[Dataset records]
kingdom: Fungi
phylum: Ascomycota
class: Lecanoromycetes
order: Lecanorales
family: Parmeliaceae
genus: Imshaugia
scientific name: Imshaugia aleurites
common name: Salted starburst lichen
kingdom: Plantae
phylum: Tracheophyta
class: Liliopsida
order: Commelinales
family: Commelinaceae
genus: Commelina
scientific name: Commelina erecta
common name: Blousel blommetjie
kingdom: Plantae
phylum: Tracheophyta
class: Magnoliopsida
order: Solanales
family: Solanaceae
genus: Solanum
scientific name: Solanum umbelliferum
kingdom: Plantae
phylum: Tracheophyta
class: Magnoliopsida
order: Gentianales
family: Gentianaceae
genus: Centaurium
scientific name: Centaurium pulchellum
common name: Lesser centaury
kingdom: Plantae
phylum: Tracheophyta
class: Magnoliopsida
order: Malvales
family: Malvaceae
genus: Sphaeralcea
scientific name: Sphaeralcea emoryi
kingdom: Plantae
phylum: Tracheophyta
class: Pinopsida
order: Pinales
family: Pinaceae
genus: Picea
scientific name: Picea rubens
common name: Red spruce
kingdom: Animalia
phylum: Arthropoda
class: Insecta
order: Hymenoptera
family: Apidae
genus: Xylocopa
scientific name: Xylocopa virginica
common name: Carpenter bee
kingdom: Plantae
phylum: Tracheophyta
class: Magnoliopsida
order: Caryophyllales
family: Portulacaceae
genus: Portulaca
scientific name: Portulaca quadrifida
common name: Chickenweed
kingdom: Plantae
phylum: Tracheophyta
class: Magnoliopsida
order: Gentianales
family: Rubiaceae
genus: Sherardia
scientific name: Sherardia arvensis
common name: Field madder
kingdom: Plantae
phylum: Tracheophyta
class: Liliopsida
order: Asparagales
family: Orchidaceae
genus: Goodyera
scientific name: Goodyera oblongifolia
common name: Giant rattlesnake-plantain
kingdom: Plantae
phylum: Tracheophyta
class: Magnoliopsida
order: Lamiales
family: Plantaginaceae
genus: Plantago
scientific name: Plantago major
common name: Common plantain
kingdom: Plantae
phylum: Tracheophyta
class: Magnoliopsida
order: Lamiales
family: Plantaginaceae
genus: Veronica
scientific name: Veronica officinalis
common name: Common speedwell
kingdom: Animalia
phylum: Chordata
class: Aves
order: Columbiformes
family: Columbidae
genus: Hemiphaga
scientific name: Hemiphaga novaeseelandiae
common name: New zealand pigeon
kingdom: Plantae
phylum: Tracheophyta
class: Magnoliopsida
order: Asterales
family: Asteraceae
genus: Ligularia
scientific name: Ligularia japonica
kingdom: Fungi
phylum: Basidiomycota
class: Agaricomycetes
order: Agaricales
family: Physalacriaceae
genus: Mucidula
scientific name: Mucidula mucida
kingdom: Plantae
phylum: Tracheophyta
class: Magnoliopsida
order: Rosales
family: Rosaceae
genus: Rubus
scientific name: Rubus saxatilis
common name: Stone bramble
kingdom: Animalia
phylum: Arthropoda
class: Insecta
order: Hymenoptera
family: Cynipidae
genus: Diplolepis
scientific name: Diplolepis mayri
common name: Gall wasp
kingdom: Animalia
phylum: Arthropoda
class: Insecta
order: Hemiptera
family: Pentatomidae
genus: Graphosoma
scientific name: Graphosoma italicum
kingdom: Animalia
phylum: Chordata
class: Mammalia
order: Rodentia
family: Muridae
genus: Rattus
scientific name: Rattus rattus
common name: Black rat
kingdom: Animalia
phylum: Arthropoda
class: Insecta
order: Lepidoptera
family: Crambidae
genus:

Stated goal> Rewrite all the lines above, changing every "common name" to "vernacular name" and leaving everything else as it is.

Problem solution>
kingdom: Fungi
phylum: Ascomycota
class: Lecanoromycetes
order: Lecanorales
family: Parmeliaceae
genus: Imshaugia
scientific name: Imshaugia aleurites
vernacular name: Salted starburst lichen
kingdom: Plantae
phylum: Tracheophyta
class: Liliopsida
order: Commelinales
family: Commelinaceae
genus: Commelina
scientific name: Commelina erecta
vernacular name: Blousel blommetjie
kingdom: Plantae
phylum: Tracheophyta
class: Magnoliopsida
order: Solanales
family: Solanaceae
genus: Solanum
scientific name: Solanum umbelliferum
kingdom: Plantae
phylum: Tracheophyta
class: Magnoliopsida
order: Gentianales
family: Gentianaceae
genus: Centaurium
scientific name: Centaurium pulchellum
vernacular name: Lesser centaury
kingdom: Plantae
phylum: Tracheophyta
class: Magnoliopsida
order: Malvales
family: Malvaceae
genus: Sphaeralcea
scientific name: Sphaeralcea emoryi
kingdom: Plantae
phylum: Tracheophyta
class: Pinopsida
order: Pinales
family: Pinaceae
genus: Picea
scientific name: Picea rubens
vernacular name: Red spruce
kingdom: Animalia
phylum: Arthropoda
class: Insecta
order: Hymenoptera
family: Apidae
genus: Xylocopa
scientific name: Xylocopa virginica
vernacular name: Carpenter bee
kingdom: Plantae
phylum: Tracheophyta
class: Magnoliopsida
order: Caryophyllales
family: Portulacaceae
genus: Portulaca
scientific name: Portulaca quadrifida
vernacular name: Chickenweed
kingdom: Plantae
phylum: Tracheophyta
class: Magnoliopsida
order: Gentianales
family: Rubiaceae
genus: Sherardia
scientific name: Sherardia arvensis
vernacular name: Field madder
kingdom: Plantae
phylum: Tracheophyta
class: Liliopsida
order: Asparagales
family: Orchidaceae
genus: Goodyera
scientific name: Goodyera oblongifolia
vernacular name: Giant rattlesnake-plantain
kingdom: Plantae
phylum: Tracheophyta
class: Magnoliopsida
order: Lamiales
family: Plantaginaceae
genus: Plantago
scientific name: Plantago major
vernacular name: Common plantain
kingdom: Plantae
phylum: Tracheophyta
class: Magnoliopsida
order: Lamiales
family: Plantaginaceae
genus: Veronica
scientific name: Veronica officinalis
vernacular name: Common speedwell
kingdom: Animalia
phylum: Chordata
class: Aves
order: Columbiformes
family: Columbidae
genus: Hemiphaga
scientific name: Hemiphaga novaeseelandiae
vernacular name: New zealand pigeon
kingdom: Plantae
phylum: Tracheophyta
class: Magnoliopsida
order: Asterales
family: Asteraceae
genus: Ligularia
scientific name: Ligularia japonica
kingdom: Fungi
phylum: Basidiomycota
class: Agaricomycetes
order: Agaricales
family: Physalacriaceae
genus: Mucidula
scientific name: Mucidula mucida
kingdom: Plantae
phylum: Tracheophyta
class: Magnoliopsida
order: Rosales
family: Rosaceae
genus: Rubus
scientific name: Rubus saxatilis
vernacular name: Stone bramble
kingdom: Animalia
phylum: Arthropoda
class: Insecta
order: Hymenoptera
family: Cynipidae
genus: Diplolepis
scientific name: Diplolepis mayri
vernacular name: Gall wasp
kingdom: Animalia
phylum: Arthropoda
class: Insecta
order: Hemiptera
family: Pentatomidae
genus: Graphosoma
scientific name: Graphosoma italicum
kingdom: Animalia
phylum: Chordata
class: Mammalia
order: Rodentia
family: Muridae
genus: Rattus
scientific name: Rattus rattus
vernacular name: Black rat
kingdom: Animalia
phylum: Arthropoda
class: Insecta
order: Lepidoptera
family: Crambidae
genus:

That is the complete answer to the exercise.